Word #46

Cover star – Tom Waits

Issue 46

December 2006

Word46 001

Word shuffle

1) P19– the second of three pages by Mark Ellen about the new Beatles’ remix album ‘Love’. “If every square inch of the Beatles catalogue has been burnt into your memory for nearly 40 years, the faintest alteration throws you completely off-kilter. The ‘Love’ album is one continuous soundbed comprised of 30 individual tracks derived from about 40 Beatles compositions, and with added sound effects from many more. Some sections are meticulous segues where the songs have been manacled together by extending the bass and drum pattern of the first – ‘Drive My Car’, for example, dissolves into ‘The Word’ and ‘What You’re Doing’ (McCartney’s favourite moment on the record). ”

2) P124 – a page rounding up some recent music reissues. Graeme Thomson asks, “Who’d have thought, back during the Bill Grundy Wars, that a deluxe edition of ABBA’s ‘Arrival’ would be sitting next to ‘The Clash Singles Box Set’, each demanding our money and reverence? It’s a neatly incongruous comparison. If the very idea of meticulously constructed Europop makes you want to smash up a Volvo, then of course you’ll plump for the sound of the Westway, exhaustively documented on every A-side, B-side and 12 inch from ‘1977’ through to, erm, ‘Sex Mad Roar’. If, on the other hand, you’re one of the silent majority who has always struggled to pinpoint the precise location of the much-touted genius in Jones and Strummer’s earmest, bawling music, ABBA’s 1976 offering may be more your thing. Both contenders have their unsavoury side: Strummer expressed his admiration for rampaging English football hooligans back in the 1980s; ABBA wrote ‘Happy Hawaii’. It is, ultimately, too close to call.”

3) P63 – part of double-spread advert for the Golf GT with TDI Diesel Technology. Prices starting at £17, 995.

4) P24 – Hazel Davis interviews Sue Townsend about ‘Queen Camilla’.

“HD: The Royal Family has been behaving as it has for centuries. Why is it only recently we’ve begun to be appalled by its antics?

ST: I think it began when the Royals invited the world into their private world and made that film. It proved disastrous of course. They broke the taboo and pulled aside the velvet curtain. From then on they were fair game.  And the press have been complicit in keeping their secrets for years and years. Newspaper editors are still keeping some of those secrets.”

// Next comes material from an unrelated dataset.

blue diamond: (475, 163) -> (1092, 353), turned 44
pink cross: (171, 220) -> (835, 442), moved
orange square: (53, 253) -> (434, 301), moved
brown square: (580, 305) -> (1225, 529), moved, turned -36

5) P109 – Steve Yates reviews ‘Press Play’ by Diddy. “Diddy has enlisted Pharoahe Monch – former Organized Konfusion mainman and one of the most incisive lyricists in hip hop today – as an occasional producer, and, though the promo arrived without individual track details, I think I can spot his contributions. It’s not that Pharoahe’s beats are distinctive, but his intricate, declamatory delivery – which Diddy so brazenly apes on ‘The future’ and ‘Hold Up’ – is. It’s like reading Dan Brown mimicking the prose style of Jonathan Franzen…”

Interesting – Andrew Harrison interviews all of Madness to mark their 30 years in the music business. “When Madness stuttered to an end, Carl (aka Chas Smash) took an A&R job at Go! Discs, trying to control cosmic scousers The Las’s. “It was insane, I was literally paying 40 parking tickets a week. My job was to keep Lee Mavers in check and telling Paul Weller to stop doing those stupid videos.”

The Cool Wall – on which the temperature of pop music was taken at 17:30 on October 26th, 2006. Among those judged were:

Definitely Uncool – Rod Stewart, Annie Lennox, Robbie Williams, Rick Wakeman and George Michael.

Uncool – David Bowie, Phil Collins, Badly Drawn Boy and Madonna.

Cool – Jack White, Joanna Newsom, John Martyn and Mike Skinner.

Subzero – Amy Winehouse, Jarvis Cocker, Tom Waits and Brian Eno.

And speaking of Jarvis, Lynsey Hanley reviews his debut solo LP. “…he seems to have noticed that we went off him, and come to terms with what he is at his core: a pop-loving misanthrope.”

Sean Lennon chooses ‘Music For Airports’ as one of his favourite albums. “Of those ambient noise records, it’s the most musical – he has a really musical sense of his strange sounds. When you’re making electronic music, you’re making sounds which are outside the scale of Western music. I like ‘Another Green World’ too.”

Recently departed Sandy West is remembered by Andy Gill. “After the band (The Runaways) finally called it a day late in 1978, Sandy made a solo single, ‘F-13’ and led her own Sandy West Band for a time, whilst waiting in vain for the oft-mooted Runaways reunion. The girls did, however, get together again in the 90’s to sue (manager) Kim Fowley for financial mismanagement. ‘If I had’t met him’, said West, ‘I would never have had the experience. But he was difficult to work with and he treated us bad. And thanks to him I’m broke!”

Longer article

Tom Waits is interviewed about his career by Mick Brown.